* WORK TASK *
In the rows below, switch every "Chandelier" to "Pendant" and reproduce the text with everything else unchanged. Leave out the pictures.

===== EXERCISE INPUTS

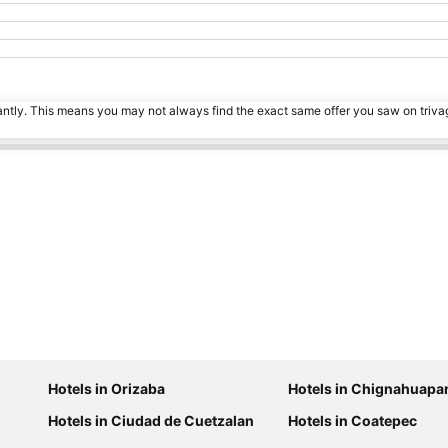
tantly. This means you may not always find the exact same offer you saw on triv
Hotels in Orizaba
Hotels in Chignahuapa
Hotels in Ciudad de Cuetzalan
Hotels in Coatepec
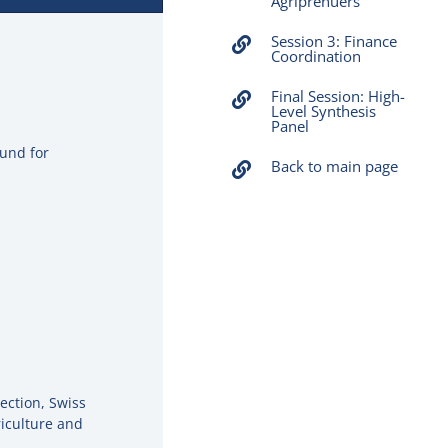
Agriprenuers
Session 3: Finance
Coordination
Final Session: High-
Level Synthesis
Panel
Fund for
Back to main page
ection, Swiss
iculture and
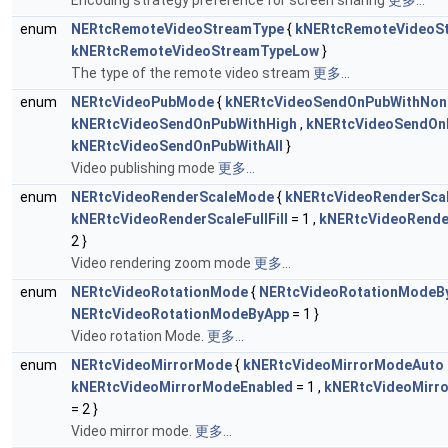
Encoding strategy preference for screen sharing
更多...
enum
NERtcRemoteVideoStreamType
{
kNERtcRemoteVideoS
kNERtcRemoteVideoStreamTypeLow
}
The type of the remote video stream
更多...
enum
NERtcVideoPubMode
{
kNERtcVideoSendOnPubWithNon
kNERtcVideoSendOnPubWithHigh
,
kNERtcVideoSendOn
kNERtcVideoSendOnPubWithAll
}
Video publishing mode
更多...
enum
NERtcVideoRenderScaleMode
{
kNERtcVideoRenderScal
kNERtcVideoRenderScaleFullFill
= 1 ,
kNERtcVideoRender
2 }
Video rendering zoom mode
更多...
enum
NERtcVideoRotationMode
{
NERtcVideoRotationModeB
NERtcVideoRotationModeByApp
= 1 }
Video rotation Mode.
更多...
enum
NERtcVideoMirrorMode
{
kNERtcVideoMirrorModeAuto
kNERtcVideoMirrorModeEnabled
= 1 ,
kNERtcVideoMirr
= 2 }
Video mirror mode.
更多...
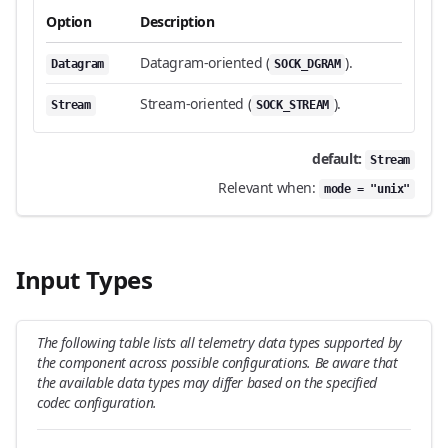
Option
Description
Datagram-oriented (
).
Datagram
SOCK_DGRAM
Stream-oriented (
).
Stream
SOCK_STREAM
default:
Stream
Relevant when:
mode = "unix"
Input Types
The following table lists all telemetry data types supported by
the component across possible configurations. Be aware that
the available data types may differ based on the specified
codec configuration.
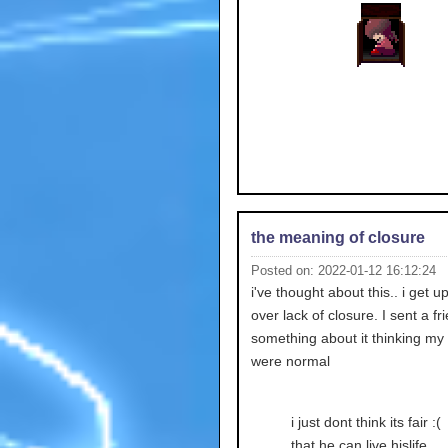
the meaning of closure
Posted on: 2022-01-12 16:12:24
i've thought about this.. i get up
over lack of closure. I sent a fr
something about it thinking my 
were normal
i just dont think its fair :(
that he can live hislife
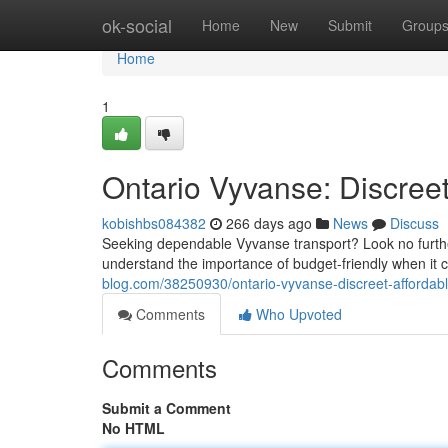
Home
ok-social
Home
New
Submit
Group
Home
1
Ontario Vyvanse: Discreet
kobishbs084382
266 days ago
News
Discuss
Seeking dependable Vyvanse transport? Look no further 
understand the importance of budget-friendly when it
blog.com/38250930/ontario-vyvanse-discreet-affordabl
Comments
Who Upvoted
Comments
Submit a Comment
No HTML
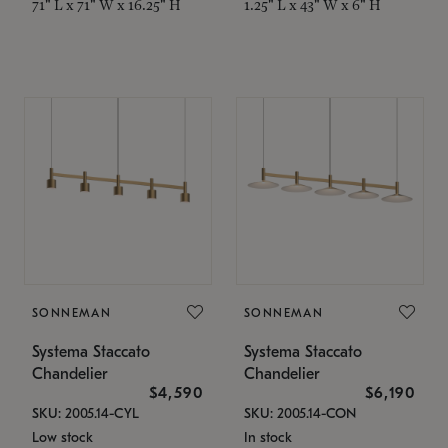
71" L x 71" W x 16.25" H
1.25" L x 43" W x 6" H
SONNEMAN
SONNEMAN
Systema Staccato
Systema Staccato
Chandelier
Chandelier
$4,590
$6,190
SKU: 2005.14-CYL
SKU: 2005.14-CON
Low stock
In stock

==========

* RESPONSE TO THIS TASK *
tantly. This means you may not always find the exact same offer you saw on triv
Hotels in Orizaba
Hotels in Chignahuapa
Hotels in Ciudad de Cuetzalan
Hotels in Coatepec
Agriprenuers
Session 3: Finance
Coordination
Final Session: High-
Level Synthesis
Panel
Fund for
Back to main page
ection, Swiss
iculture and
Encoding strategy preference for screen sharing
更多...
enum
NERtcRemoteVideoStreamType
{
kNERtcRemoteVideoS
kNERtcRemoteVideoStreamTypeLow
}
The type of the remote video stream
更多...
enum
NERtcVideoPubMode
{
kNERtcVideoSendOnPubWithNon
kNERtcVideoSendOnPubWithHigh
,
kNERtcVideoSendOn
kNERtcVideoSendOnPubWithAll
}
Video publishing mode
更多...
enum
NERtcVideoRenderScaleMode
{
kNERtcVideoRenderScal
kNERtcVideoRenderScaleFullFill
= 1 ,
kNERtcVideoRender
2 }
Video rendering zoom mode
更多...
enum
NERtcVideoRotationMode
{
NERtcVideoRotationModeB
NERtcVideoRotationModeByApp
= 1 }
Video rotation Mode.
更多...
enum
NERtcVideoMirrorMode
{
kNERtcVideoMirrorModeAuto
kNERtcVideoMirrorModeEnabled
= 1 ,
kNERtcVideoMirr
= 2 }
Video mirror mode.
更多...
Option
Description
Datagram-oriented (
).
Datagram
SOCK_DGRAM
Stream-oriented (
).
Stream
SOCK_STREAM
default:
Stream
Relevant when:
mode = "unix"
Input Types
The following table lists all telemetry data types supported by
the component across possible configurations. Be aware that
the available data types may differ based on the specified
codec configuration.
the meaning of closure
Posted on: 2022-01-12 16:12:24
i've thought about this.. i get up
over lack of closure. I sent a fr
something about it thinking my 
were normal
i just dont think its fair :(
that he can live hislife
Home
ok-social
Home
New
Submit
Group
Home
1
Ontario Vyvanse: Discreet
kobishbs084382
266 days ago
News
Discuss
Seeking dependable Vyvanse transport? Look no further 
understand the importance of budget-friendly when it
blog.com/38250930/ontario-vyvanse-discreet-affordabl
Comments
Who Upvoted
Comments
Submit a Comment
No HTML
71" L x 71" W x 16.25" H
1.25" L x 43" W x 6" H
SONNEMAN
SONNEMAN
Systema Staccato
Systema Staccato
Pendant
Pendant
$4,590
$6,190
SKU: 2005.14-CYL
SKU: 2005.14-CON
Low stock
In stock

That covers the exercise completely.